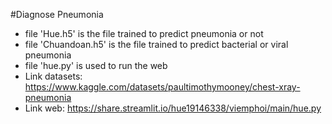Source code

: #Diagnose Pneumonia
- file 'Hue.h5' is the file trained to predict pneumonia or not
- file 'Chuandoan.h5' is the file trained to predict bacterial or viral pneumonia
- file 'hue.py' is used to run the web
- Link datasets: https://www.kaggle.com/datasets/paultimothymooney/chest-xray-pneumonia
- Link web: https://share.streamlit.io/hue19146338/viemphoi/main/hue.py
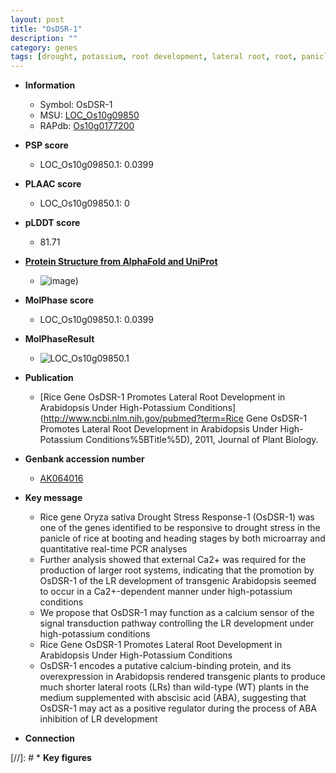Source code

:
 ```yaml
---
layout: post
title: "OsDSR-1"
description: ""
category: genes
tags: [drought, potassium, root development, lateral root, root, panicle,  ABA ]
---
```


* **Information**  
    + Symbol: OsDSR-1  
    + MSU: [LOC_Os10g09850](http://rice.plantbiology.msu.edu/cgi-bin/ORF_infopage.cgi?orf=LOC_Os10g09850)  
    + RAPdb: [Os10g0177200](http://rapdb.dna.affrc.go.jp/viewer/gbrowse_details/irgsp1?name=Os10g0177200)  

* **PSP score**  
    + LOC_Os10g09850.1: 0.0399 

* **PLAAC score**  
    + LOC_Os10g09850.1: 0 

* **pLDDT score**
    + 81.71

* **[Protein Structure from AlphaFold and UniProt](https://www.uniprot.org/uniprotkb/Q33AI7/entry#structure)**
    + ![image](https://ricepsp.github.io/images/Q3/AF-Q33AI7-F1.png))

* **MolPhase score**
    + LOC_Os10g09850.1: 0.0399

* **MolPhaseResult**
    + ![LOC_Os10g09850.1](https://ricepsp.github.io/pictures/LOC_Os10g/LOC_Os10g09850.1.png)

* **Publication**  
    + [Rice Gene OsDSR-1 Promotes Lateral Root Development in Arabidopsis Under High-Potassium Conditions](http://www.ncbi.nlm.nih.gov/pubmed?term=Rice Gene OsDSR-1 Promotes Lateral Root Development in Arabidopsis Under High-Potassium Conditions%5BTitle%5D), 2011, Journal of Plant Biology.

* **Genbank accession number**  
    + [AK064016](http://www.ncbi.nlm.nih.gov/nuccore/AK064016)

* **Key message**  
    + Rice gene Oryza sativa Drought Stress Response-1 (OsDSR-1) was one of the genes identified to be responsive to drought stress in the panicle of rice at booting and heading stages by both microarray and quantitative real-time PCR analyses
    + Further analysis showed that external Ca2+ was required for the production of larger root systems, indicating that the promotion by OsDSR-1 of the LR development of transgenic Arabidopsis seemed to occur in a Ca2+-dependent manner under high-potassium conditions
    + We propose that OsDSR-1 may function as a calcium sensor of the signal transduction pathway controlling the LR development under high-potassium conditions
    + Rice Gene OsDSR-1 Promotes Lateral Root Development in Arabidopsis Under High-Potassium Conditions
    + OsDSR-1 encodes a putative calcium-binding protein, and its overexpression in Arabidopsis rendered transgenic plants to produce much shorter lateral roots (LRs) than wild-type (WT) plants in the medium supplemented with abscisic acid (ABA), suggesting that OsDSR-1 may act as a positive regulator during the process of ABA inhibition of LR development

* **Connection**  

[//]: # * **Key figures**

· · · · ·

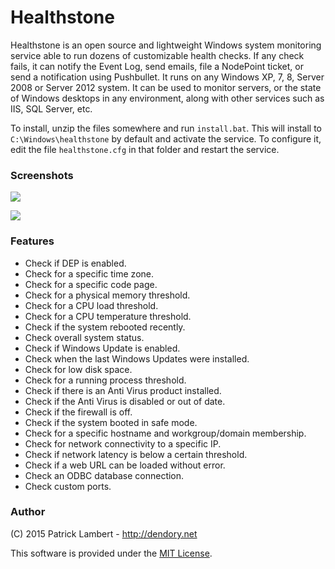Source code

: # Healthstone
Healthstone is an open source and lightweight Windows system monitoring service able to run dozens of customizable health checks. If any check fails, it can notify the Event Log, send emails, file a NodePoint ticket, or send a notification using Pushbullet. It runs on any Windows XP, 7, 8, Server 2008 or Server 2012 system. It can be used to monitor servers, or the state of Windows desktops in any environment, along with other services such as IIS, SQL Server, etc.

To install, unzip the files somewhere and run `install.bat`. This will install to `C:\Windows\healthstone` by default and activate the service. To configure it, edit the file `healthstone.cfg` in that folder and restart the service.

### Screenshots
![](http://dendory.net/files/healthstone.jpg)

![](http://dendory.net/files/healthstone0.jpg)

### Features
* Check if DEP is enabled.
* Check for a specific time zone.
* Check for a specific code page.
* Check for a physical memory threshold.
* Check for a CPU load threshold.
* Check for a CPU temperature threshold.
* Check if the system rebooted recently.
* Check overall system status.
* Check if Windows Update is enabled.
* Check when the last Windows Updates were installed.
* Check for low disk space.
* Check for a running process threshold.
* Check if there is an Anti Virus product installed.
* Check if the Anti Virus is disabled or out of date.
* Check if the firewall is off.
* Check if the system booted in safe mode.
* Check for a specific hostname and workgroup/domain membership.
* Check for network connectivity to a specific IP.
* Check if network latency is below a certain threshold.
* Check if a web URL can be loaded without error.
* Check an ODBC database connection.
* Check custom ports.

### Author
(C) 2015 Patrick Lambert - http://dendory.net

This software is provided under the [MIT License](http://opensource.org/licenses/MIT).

· · · · ·

**Assignment**
Give the exact lines, and only those, from the line containing "of Plant Biology." through the line containing "real-time PCR analyses" in the entries above.

**Solved exercise**
    + [Rice Gene OsDSR-1 Promotes Lateral Root Development in Arabidopsis Under High-Potassium Conditions](http://www.ncbi.nlm.nih.gov/pubmed?term=Rice Gene OsDSR-1 Promotes Lateral Root Development in Arabidopsis Under High-Potassium Conditions%5BTitle%5D), 2011, Journal of Plant Biology.

* **Genbank accession number**  
    + [AK064016](http://www.ncbi.nlm.nih.gov/nuccore/AK064016)

* **Key message**  
    + Rice gene Oryza sativa Drought Stress Response-1 (OsDSR-1) was one of the genes identified to be responsive to drought stress in the panicle of rice at booting and heading stages by both microarray and quantitative real-time PCR analyses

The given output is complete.